Extracted information:
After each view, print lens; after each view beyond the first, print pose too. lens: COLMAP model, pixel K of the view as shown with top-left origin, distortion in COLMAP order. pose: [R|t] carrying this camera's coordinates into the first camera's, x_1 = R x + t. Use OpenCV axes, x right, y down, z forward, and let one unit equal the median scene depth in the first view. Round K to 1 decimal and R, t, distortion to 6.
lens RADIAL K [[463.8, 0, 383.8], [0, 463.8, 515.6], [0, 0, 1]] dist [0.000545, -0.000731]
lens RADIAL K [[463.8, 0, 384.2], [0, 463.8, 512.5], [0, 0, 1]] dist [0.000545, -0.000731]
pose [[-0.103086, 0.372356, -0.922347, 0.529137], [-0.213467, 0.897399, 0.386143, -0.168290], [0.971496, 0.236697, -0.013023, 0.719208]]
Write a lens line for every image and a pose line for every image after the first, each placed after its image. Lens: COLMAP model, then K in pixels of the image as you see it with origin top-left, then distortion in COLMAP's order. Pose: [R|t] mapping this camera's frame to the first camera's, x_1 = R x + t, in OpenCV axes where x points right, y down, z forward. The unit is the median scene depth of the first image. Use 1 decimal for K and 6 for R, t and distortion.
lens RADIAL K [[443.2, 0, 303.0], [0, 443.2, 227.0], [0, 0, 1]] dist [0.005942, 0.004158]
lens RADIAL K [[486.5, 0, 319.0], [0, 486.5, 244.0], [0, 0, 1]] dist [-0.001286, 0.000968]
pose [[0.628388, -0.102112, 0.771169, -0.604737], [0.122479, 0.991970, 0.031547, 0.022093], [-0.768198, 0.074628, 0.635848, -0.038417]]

What the task requires: A complete and exact transcription of the material is required.

Task solution:
After each view, print lens; after each view beyond the first, print pose too. lens: COLMAP model, pixel K of the view as shown with top-left origin, distortion in COLMAP order. pose: [R|t] carrying this camera's coordinates into the first camera's, x_1 = R x + t. Use OpenCV axes, x right, y down, z forward, and let one unit equal the median scene depth in the first view. Round K to 1 decimal and R, t, distortion to 6.
lens RADIAL K [[463.8, 0, 383.8], [0, 463.8, 515.6], [0, 0, 1]] dist [0.000545, -0.000731]
lens RADIAL K [[463.8, 0, 384.2], [0, 463.8, 512.5], [0, 0, 1]] dist [0.000545, -0.000731]
pose [[-0.103086, 0.372356, -0.922347, 0.529137], [-0.213467, 0.897399, 0.386143, -0.168290], [0.971496, 0.236697, -0.013023, 0.719208]]
Write a lens line for every image and a pose line for every image after the first, each placed after its image. Lens: COLMAP model, then K in pixels of the image as you see it with origin top-left, then distortion in COLMAP's order. Pose: [R|t] mapping this camera's frame to the first camera's, x_1 = R x + t, in OpenCV axes where x points right, y down, z forward. The unit is the median scene depth of the first image. Use 1 decimal for K and 6 for R, t and distortion.
lens RADIAL K [[443.2, 0, 303.0], [0, 443.2, 227.0], [0, 0, 1]] dist [0.005942, 0.004158]
lens RADIAL K [[486.5, 0, 319.0], [0, 486.5, 244.0], [0, 0, 1]] dist [-0.001286, 0.000968]
pose [[0.628388, -0.102112, 0.771169, -0.604737], [0.122479, 0.991970, 0.031547, 0.022093], [-0.768198, 0.074628, 0.635848, -0.038417]]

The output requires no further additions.